A lot of treatments — I probably tried everything that was available for migraines and other neurological symptoms. Nothing seemed to work. I even had infusion therapy. None of it worked or just worked marginally or just briefly. But nothing was helpful for me until I found the right doctor, the right diagnosis, and the treatment.
My doctor, Dr. Deborah Friedman, at UT Southwestern, diagnosed me pretty quickly. I had blood patches under MRIs. I also had myelograms to check where possibly the leak was located. I also had, as I said, some extra post-leak challenges, including the rebound intracranial hypertension, or the high pressure that I talked about during my chronological events. I also had this last time restless leg syndrome, or fasciculations, which is the twitching of your legs, which I have resolved with physical therapy and running.
As I said, I have some PTSD anxiety, especially when I was living through my second leak and through COVID. I was extremely worried about catching COVID and reopening the leak, but I’m working on it, reassuring myself that I won’t get sick again. And even if I get sick, I could get treatment.
For prevention and management, I do have some residual headaches. Most of the time — I would say 95 percent of the time — I’m fine. I have my life back. I work, I do activities, I exercise, but I do have prevention and management. Here are some of the medications that I currently take. And I have these ear plugs that I wear when there’s changes in barometric pressure, which seems to be some of my triggers.
Getting my life back, I did a lot of physical therapy. Here are some of therapists. I jog, which has been very helpful for me. I used to be a jogger all my life, and so jogging has been my rescue too. And this is a photo of me back at work. You can see that I’m just doing the same work I was doing before. I’m feeling pretty powerful about it, apparently.

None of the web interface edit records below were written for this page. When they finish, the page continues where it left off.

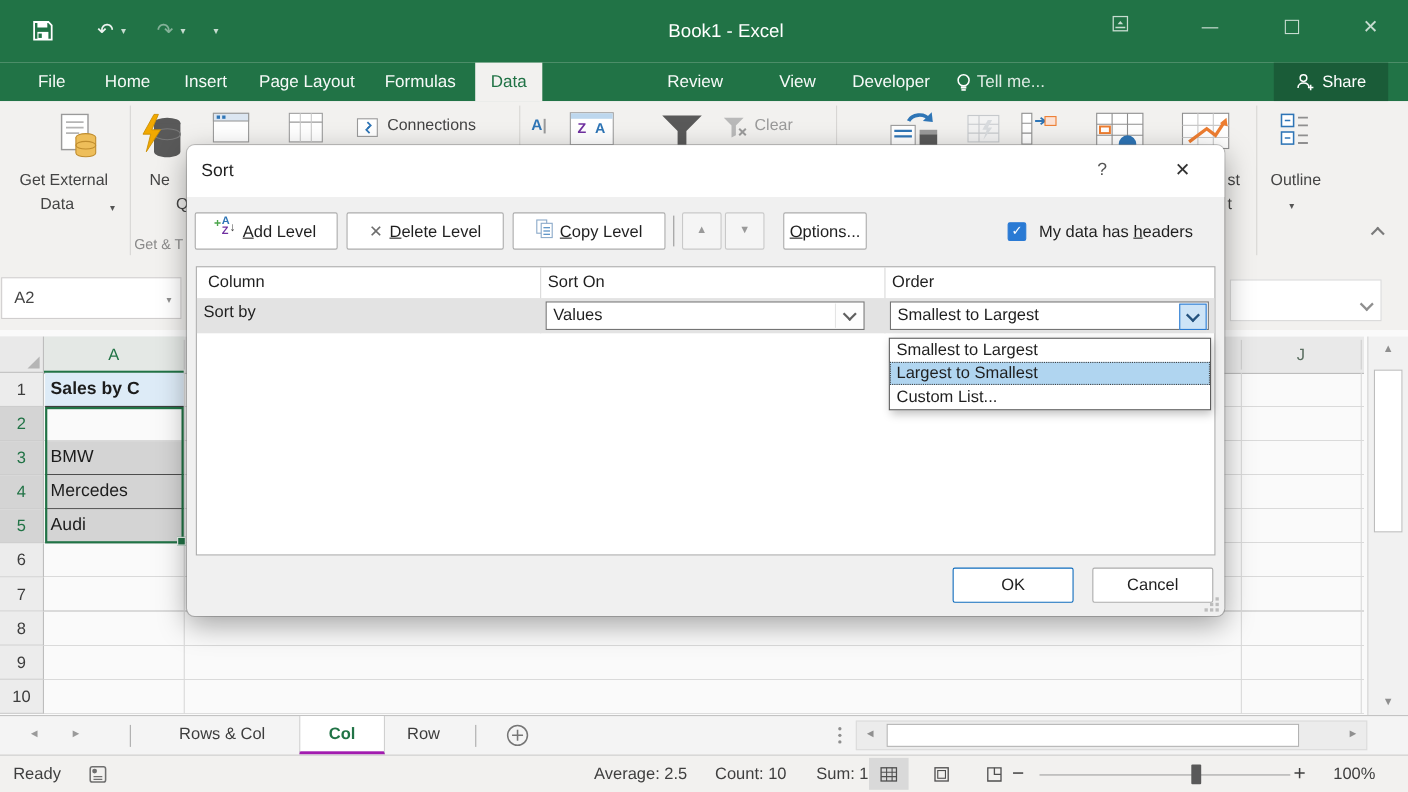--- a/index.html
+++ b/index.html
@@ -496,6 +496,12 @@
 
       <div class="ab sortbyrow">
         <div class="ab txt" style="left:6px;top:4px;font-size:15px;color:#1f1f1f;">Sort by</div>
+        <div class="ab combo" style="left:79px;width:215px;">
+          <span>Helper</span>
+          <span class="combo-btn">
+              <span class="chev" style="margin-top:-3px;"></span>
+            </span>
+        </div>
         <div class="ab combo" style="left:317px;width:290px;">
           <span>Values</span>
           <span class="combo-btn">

The support groups have been my lifesavers. There were times that were extremely difficult for me, especially when I was bedridden. And these different groups — the Spinal CSF Leak, both in the US and Canada, and the CSF Leak Association in the UK — have been extremely helpful, providing information for me, as well as the Facebook groups — just different experiences from people that suffer the illness. There’s the two — the CSF LEAKS, as well as the Rebound High Pressure groups — that have provided friendships that up to this date have been the best that I’ve done in my life.
This picture here was made by one of my friends that was doing some awareness. And this is the picture of my back after this last round of multilevel patches, and she made some artistics out of it for an awareness campaign that she was doing.
So with that, I’d like to thank you all for your attention. I hope that some of the information that I share with you is helpful.